Yuriko Koike, Governor of Tokyo, said: “As a global megalopolis, Tokyo declared that it will seek to achieve the 1.5-degree goal and by 2050, become a ‘Zero Emission Tokyo’ that contributes to the world’s net-zero carbon emissions. Treating food with greater importance and respecting food culture, Tokyo is determined to work on countermeasures against food waste, approaching the issue in an ethical manner friendly to both people and the environment. As a vice-chair of C40, I will work hand in hand with cities of the world and stakeholders and advance the initiatives.”

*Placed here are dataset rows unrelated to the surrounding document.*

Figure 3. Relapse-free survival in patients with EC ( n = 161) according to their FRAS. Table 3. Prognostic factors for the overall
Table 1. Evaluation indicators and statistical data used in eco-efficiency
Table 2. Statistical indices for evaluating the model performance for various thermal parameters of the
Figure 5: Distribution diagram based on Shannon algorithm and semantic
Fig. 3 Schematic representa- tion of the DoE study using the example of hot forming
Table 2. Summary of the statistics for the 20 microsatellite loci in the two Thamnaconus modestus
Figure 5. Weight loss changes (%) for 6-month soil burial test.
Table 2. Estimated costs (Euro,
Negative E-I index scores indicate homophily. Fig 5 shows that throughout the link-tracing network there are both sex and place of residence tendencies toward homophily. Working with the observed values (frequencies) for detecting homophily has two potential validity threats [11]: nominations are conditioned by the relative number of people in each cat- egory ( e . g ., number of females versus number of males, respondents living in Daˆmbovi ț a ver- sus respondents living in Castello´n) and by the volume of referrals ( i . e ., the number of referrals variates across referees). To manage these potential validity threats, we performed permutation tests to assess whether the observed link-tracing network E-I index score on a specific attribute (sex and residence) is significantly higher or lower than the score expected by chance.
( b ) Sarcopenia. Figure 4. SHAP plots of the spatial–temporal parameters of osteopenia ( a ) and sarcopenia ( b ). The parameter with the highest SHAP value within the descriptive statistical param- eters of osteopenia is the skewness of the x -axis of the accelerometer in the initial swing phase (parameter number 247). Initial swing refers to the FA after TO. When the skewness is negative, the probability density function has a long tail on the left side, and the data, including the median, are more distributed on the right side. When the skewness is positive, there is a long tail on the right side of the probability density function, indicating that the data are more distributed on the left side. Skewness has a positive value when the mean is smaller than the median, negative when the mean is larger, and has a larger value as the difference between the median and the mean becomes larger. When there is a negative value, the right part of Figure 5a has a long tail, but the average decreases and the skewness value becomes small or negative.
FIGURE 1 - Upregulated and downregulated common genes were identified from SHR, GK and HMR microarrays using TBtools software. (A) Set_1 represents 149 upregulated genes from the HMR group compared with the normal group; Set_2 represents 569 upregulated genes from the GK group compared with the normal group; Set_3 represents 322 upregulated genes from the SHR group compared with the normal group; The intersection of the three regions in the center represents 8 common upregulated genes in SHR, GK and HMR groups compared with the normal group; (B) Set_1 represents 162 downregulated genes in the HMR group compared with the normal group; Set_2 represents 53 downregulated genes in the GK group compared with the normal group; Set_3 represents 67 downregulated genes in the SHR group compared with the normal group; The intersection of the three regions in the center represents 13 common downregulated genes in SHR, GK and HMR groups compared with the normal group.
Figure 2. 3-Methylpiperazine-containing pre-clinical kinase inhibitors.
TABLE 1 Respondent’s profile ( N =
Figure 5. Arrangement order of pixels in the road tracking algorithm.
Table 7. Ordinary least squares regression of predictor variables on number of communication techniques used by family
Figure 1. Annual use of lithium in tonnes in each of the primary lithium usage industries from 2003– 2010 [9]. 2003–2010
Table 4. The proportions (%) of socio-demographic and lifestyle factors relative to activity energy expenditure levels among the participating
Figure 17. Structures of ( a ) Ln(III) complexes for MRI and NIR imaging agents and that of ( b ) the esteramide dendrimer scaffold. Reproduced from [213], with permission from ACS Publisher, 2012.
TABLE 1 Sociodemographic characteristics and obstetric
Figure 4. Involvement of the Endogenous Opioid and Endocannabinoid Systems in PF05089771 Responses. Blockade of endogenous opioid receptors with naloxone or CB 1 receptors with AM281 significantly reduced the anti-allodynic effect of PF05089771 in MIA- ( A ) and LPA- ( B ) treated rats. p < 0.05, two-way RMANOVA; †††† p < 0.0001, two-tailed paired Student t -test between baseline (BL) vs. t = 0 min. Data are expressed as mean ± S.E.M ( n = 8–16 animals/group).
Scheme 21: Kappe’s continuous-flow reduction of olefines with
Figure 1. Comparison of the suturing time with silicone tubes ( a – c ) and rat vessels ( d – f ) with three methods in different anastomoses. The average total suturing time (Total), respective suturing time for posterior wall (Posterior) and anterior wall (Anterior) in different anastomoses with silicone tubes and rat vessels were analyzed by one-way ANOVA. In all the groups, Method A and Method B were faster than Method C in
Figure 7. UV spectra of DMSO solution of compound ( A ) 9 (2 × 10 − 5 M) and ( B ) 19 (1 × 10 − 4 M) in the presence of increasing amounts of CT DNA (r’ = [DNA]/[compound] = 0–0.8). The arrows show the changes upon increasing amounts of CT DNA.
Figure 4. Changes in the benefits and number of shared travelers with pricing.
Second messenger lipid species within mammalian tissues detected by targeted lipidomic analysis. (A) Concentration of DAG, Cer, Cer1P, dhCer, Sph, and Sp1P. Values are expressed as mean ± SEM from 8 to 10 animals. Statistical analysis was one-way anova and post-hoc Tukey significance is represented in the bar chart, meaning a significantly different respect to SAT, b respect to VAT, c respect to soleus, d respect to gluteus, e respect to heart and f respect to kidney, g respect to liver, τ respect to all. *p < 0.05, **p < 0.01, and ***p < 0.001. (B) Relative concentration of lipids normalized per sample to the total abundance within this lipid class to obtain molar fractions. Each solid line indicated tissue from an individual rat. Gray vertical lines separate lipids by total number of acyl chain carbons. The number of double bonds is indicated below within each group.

Mayor of Toronto, John Tory, said: “Food plays a vital role in building healthy people, communities and cities. From our food and nutrition work to our procurement and waste reduction guidelines, Toronto has built a strong foundation in food policy and can help to play a leadership role in response to the global call for action on climate change and food systems transformation. The City of Toronto has made progress on reducing food waste and I’m confident that by sharing best practices between cities and working with our residents and businesses, we can do even more as we work together to address climate change.”
Shirley Rodrigues, London’s Deputy Mayor for Environment and Energy, said: “Tackling the climate emergency demands action at all levels – businesses, local authorities and other public sector bodies could increase the amount of sustainable food they provide. I look forward to working with other cities on our shared ambition to make the food system healthier for people and better for the planet.”
To celebrate the commitment of the “C40 Good Food Cities Declaration”, on Friday, October 11, local chefs and global C40 mayors will cook up fun, delicious and inexpensive plant-based meals while talking about how chefs and cities are responding to the challenge of transforming urban food systems.